Fazer uma resenha histórica da sua própria terra é tarefa algo espinhosa é todo um conjunto de paixões, mitos, recordações. É tradições que acabam por ofuscar ou desviar a razão deixando falar o coração. Quando este fala a objectividade fica sempre a perder. Devo afirmar que fiz algum esforço para que tal não sucedesse mas confesso que aqui e ali não consegui calar as minhas emoções. Fique o leitor atento e separe com a sua razão o trigo do joio.
Além disto, tenho que admitir que não consegui fazer a investigação que desejava.
Por isso, recorri à documentação já compilada pelo ilustre aguinense Dr. José Rodrigues. O seu livro, “O Couto de Aguim”, fornece uma abundante documentação relativa às freguesias de Aguim e Tamengos que ainda hoje não foi superada. Limitei-me por isso a interpretá-la segundo novas luzes e a complementá-la com mais alguns documentos entretanto publicados. Foi com esta documentação que procurei dar uma imagem de Aguim desde as suas origens até ao século XIX. Quanto ao século XX, falta ainda um trabalho de compilação e crítica documental pelo que é preferível não ser tratado ainda.
Origens
Aguim. Palavra estranha, dirão alguns. Reflectindo um pouco somos forçados a concordar mas, logo rebatemos que não é a única, que existem muitos mais topónimos por esse Portugal fora igualmente estranhos. Exemplos!… É só palmilhar o país com atenção às placas toponímicas para que logo surjam mais casos.
Com o estudo sobre as origens do topónimo Aguim facilmente encontramos a razão para a sua existência. O étimo, ou seja a palavra-base, é “Aqulini” [1], mais propriamente “villa Aquilini”, ou seja, traduzindo, “a quinta do Aquilino”. Assim sendo as origens etimológicas da palavra Aguim vem intimamente ligada às origens da povoação na medida em que ambas resultam da ocupação romana (séculos I a V d.c.) destas paragens. Desses tempos poucos foram os vestígios de que sobrou notícia. Conhecidos, somente os vestígios de umas sepulturas de tijolo encontradas nos “Chães de São Miguel” [2] e, eventualmente, um ou outro pequeno vestígio cerâmico ou metálico [3].
Se foi com os Romanos que tudo começou não foi, seguramente, com o fim do seu domínio que a povoação desapareceu. Contudo, as notícias referentes a Aguim só voltam a surgir já em plena Idade Média, no momento de ocupação e organização do território conquistado aos Muçulmanos. Longo foi o período de esquecimento marcado pelas invasões Bárbaras, a formação dos reinos suevo e visigótico, a invasão Muçulmana e os avanços e recuos da Reconquista cristã. A tudo deve ter resistido o foco populacional erigido em redor da “villa” do romano Aquilino pois, parece difícil, a extinção da povoação e posterior refundação. O próprio nome da povoação mantem a sua ligação às origens romanas.

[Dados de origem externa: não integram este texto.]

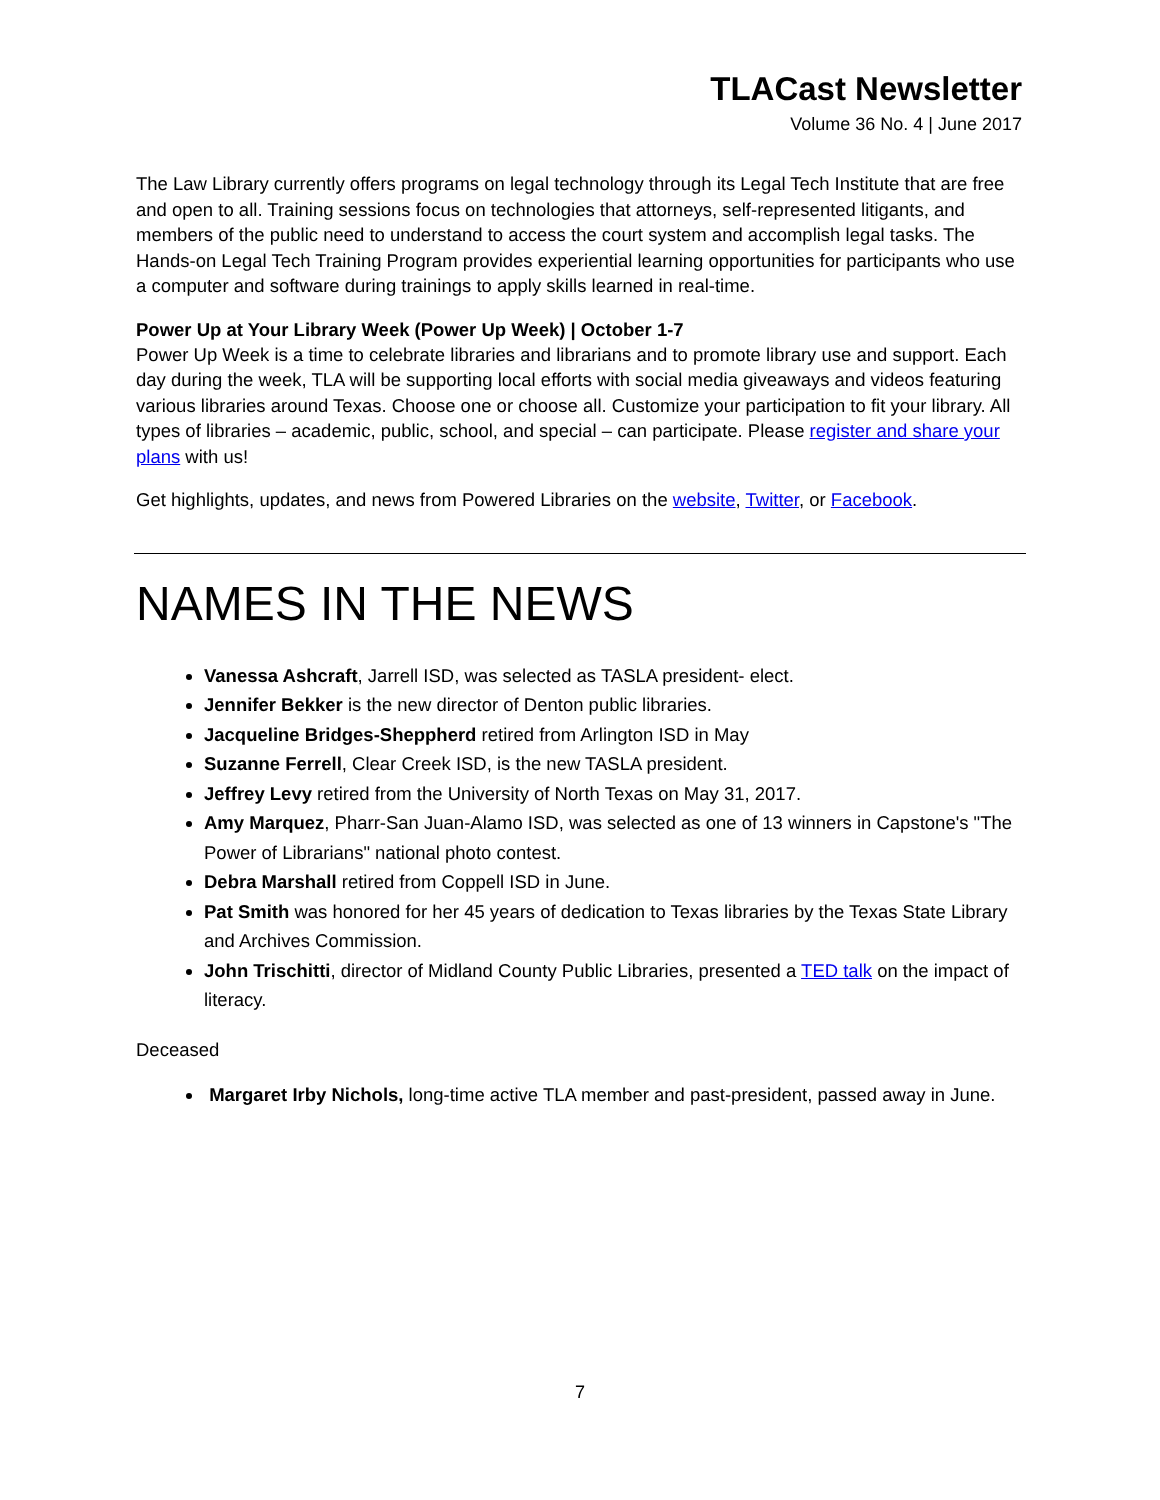TLACast Newsletter
Volume 36 No. 4 | June 2017
The Law Library currently offers programs on legal technology through its Legal Tech Institute that are free and open to all. Training sessions focus on technologies that attorneys, self-represented litigants, and members of the public need to understand to access the court system and accomplish legal tasks. The Hands-on Legal Tech Training Program provides experiential learning opportunities for participants who use a computer and software during trainings to apply skills learned in real-time.
Power Up at Your Library Week (Power Up Week) | October 1-7
Power Up Week is a time to celebrate libraries and librarians and to promote library use and support. Each day during the week, TLA will be supporting local efforts with social media giveaways and videos featuring various libraries around Texas. Choose one or choose all. Customize your participation to fit your library. All types of libraries – academic, public, school, and special – can participate. Please register and share your plans with us!
Get highlights, updates, and news from Powered Libraries on the website, Twitter, or Facebook.
NAMES IN THE NEWS
Vanessa Ashcraft, Jarrell ISD, was selected as TASLA president- elect.
Jennifer Bekker is the new director of Denton public libraries.
Jacqueline Bridges-Sheppherd retired from Arlington ISD in May
Suzanne Ferrell, Clear Creek ISD, is the new TASLA president.
Jeffrey Levy retired from the University of North Texas on May 31, 2017.
Amy Marquez, Pharr-San Juan-Alamo ISD, was selected as one of 13 winners in Capstone's "The Power of Librarians" national photo contest.
Debra Marshall retired from Coppell ISD in June.
Pat Smith was honored for her 45 years of dedication to Texas libraries by the Texas State Library and Archives Commission.
John Trischitti, director of Midland County Public Libraries, presented a TED talk on the impact of literacy.
Deceased
Margaret Irby Nichols, long-time active TLA member and past-president, passed away in June.
7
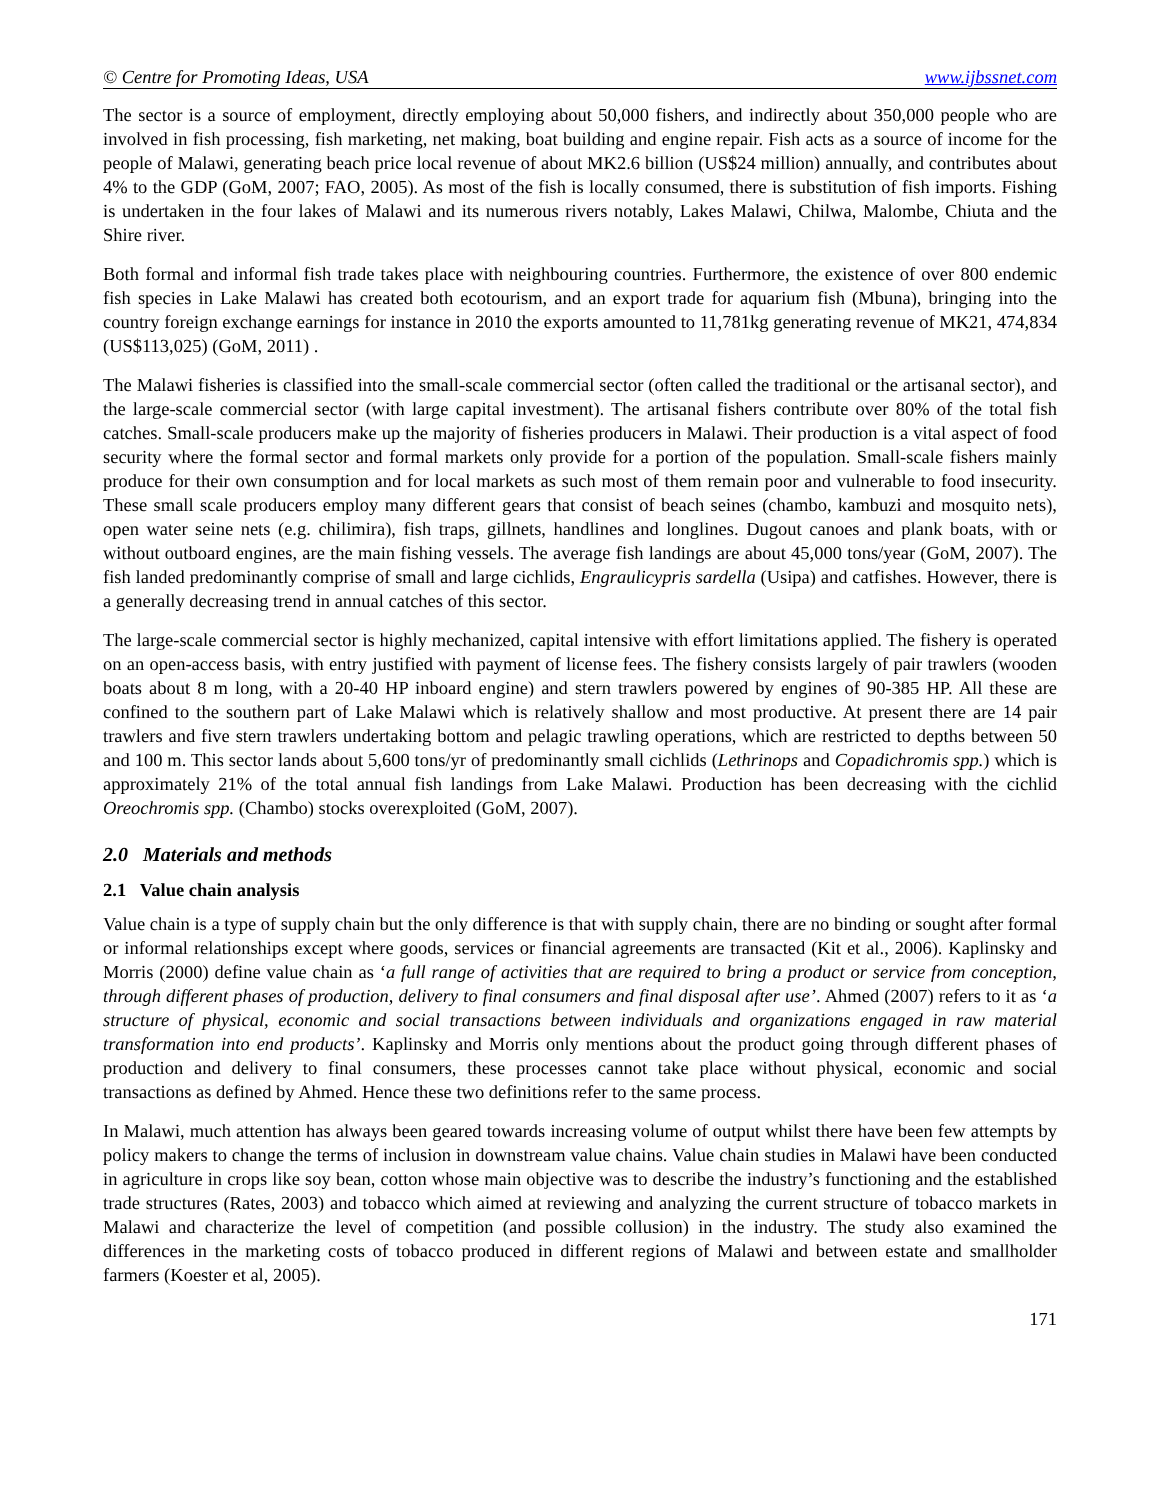© Centre for Promoting Ideas, USA www.ijbssnet.com
The sector is a source of employment, directly employing about 50,000 fishers, and indirectly about 350,000 people who are involved in fish processing, fish marketing, net making, boat building and engine repair. Fish acts as a source of income for the people of Malawi, generating beach price local revenue of about MK2.6 billion (US$24 million) annually, and contributes about 4% to the GDP (GoM, 2007; FAO, 2005). As most of the fish is locally consumed, there is substitution of fish imports. Fishing is undertaken in the four lakes of Malawi and its numerous rivers notably, Lakes Malawi, Chilwa, Malombe, Chiuta and the Shire river.
Both formal and informal fish trade takes place with neighbouring countries. Furthermore, the existence of over 800 endemic fish species in Lake Malawi has created both ecotourism, and an export trade for aquarium fish (Mbuna), bringing into the country foreign exchange earnings for instance in 2010 the exports amounted to 11,781kg generating revenue of MK21, 474,834 (US$113,025) (GoM, 2011) .
The Malawi fisheries is classified into the small-scale commercial sector (often called the traditional or the artisanal sector), and the large-scale commercial sector (with large capital investment). The artisanal fishers contribute over 80% of the total fish catches. Small-scale producers make up the majority of fisheries producers in Malawi. Their production is a vital aspect of food security where the formal sector and formal markets only provide for a portion of the population. Small-scale fishers mainly produce for their own consumption and for local markets as such most of them remain poor and vulnerable to food insecurity. These small scale producers employ many different gears that consist of beach seines (chambo, kambuzi and mosquito nets), open water seine nets (e.g. chilimira), fish traps, gillnets, handlines and longlines. Dugout canoes and plank boats, with or without outboard engines, are the main fishing vessels. The average fish landings are about 45,000 tons/year (GoM, 2007). The fish landed predominantly comprise of small and large cichlids, Engraulicypris sardella (Usipa) and catfishes. However, there is a generally decreasing trend in annual catches of this sector.
The large-scale commercial sector is highly mechanized, capital intensive with effort limitations applied. The fishery is operated on an open-access basis, with entry justified with payment of license fees. The fishery consists largely of pair trawlers (wooden boats about 8 m long, with a 20-40 HP inboard engine) and stern trawlers powered by engines of 90-385 HP. All these are confined to the southern part of Lake Malawi which is relatively shallow and most productive. At present there are 14 pair trawlers and five stern trawlers undertaking bottom and pelagic trawling operations, which are restricted to depths between 50 and 100 m. This sector lands about 5,600 tons/yr of predominantly small cichlids (Lethrinops and Copadichromis spp.) which is approximately 21% of the total annual fish landings from Lake Malawi. Production has been decreasing with the cichlid Oreochromis spp. (Chambo) stocks overexploited (GoM, 2007).
2.0 Materials and methods
2.1 Value chain analysis
Value chain is a type of supply chain but the only difference is that with supply chain, there are no binding or sought after formal or informal relationships except where goods, services or financial agreements are transacted (Kit et al., 2006). Kaplinsky and Morris (2000) define value chain as ‘a full range of activities that are required to bring a product or service from conception, through different phases of production, delivery to final consumers and final disposal after use’. Ahmed (2007) refers to it as ‘a structure of physical, economic and social transactions between individuals and organizations engaged in raw material transformation into end products’. Kaplinsky and Morris only mentions about the product going through different phases of production and delivery to final consumers, these processes cannot take place without physical, economic and social transactions as defined by Ahmed. Hence these two definitions refer to the same process.
In Malawi, much attention has always been geared towards increasing volume of output whilst there have been few attempts by policy makers to change the terms of inclusion in downstream value chains. Value chain studies in Malawi have been conducted in agriculture in crops like soy bean, cotton whose main objective was to describe the industry’s functioning and the established trade structures (Rates, 2003) and tobacco which aimed at reviewing and analyzing the current structure of tobacco markets in Malawi and characterize the level of competition (and possible collusion) in the industry. The study also examined the differences in the marketing costs of tobacco produced in different regions of Malawi and between estate and smallholder farmers (Koester et al, 2005).
171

A primeira notícia é a que surge em 1101 numa carta de venda de metade de Morogos que pertencia a Elduara e seus filhos que a venderam a Gonçalo Bermudes e a sua mulher Maria Daviz. Neste documento, Aguim surge como uma das confrontrações [4]. Teria então o nome de Aquilin numa patente ligação às suas origens romanas. Com o passar do tempo a palavra vai degenerando até chegar ao actual topónimo. De Aquilini a Aquilin > Aguilin > Aguiin > Aguiim > Aguim [5].
Aguim medieval e moderna
Depois de ter analisado a questão das origens da povoação e topónimo, passaremos a estudar brevemente a Aguim dos tempos medievais e modernos, ou seja entre os séculos XI e XVIII. Durante estes séculos as informações referem-se essencialmente ao Couto de Aguim que englobava as actuais freguesias recentemente divididas.
O couto de Aguim foi instituído a favor da Sé de Coimbra por D. Afonso Henriques em Julho de 1140. Tal concessão terá sido uma forma de retribuição pela dádiva de 60 morabitinos de ouro que a citada Sé fornecera a D. Afonso Henriques [6]. Desta maneira, o primeiro rei português veio a confirmar a doação de D. Raimundo e D. Urraca, em 1094, do mosteiro da Vacariça e seus bens [7] à Sé coimbra [8]. Agora com a doação do couto, D. Afonso Henriques está a demarcar o espaço privilegiado concedendo os direitos régios à Sé de Coimbra. É a ela que vai passar a caber as responsabilidades de administrar, aplicar a justiça (com algumas excepções) e cobrar os impostos.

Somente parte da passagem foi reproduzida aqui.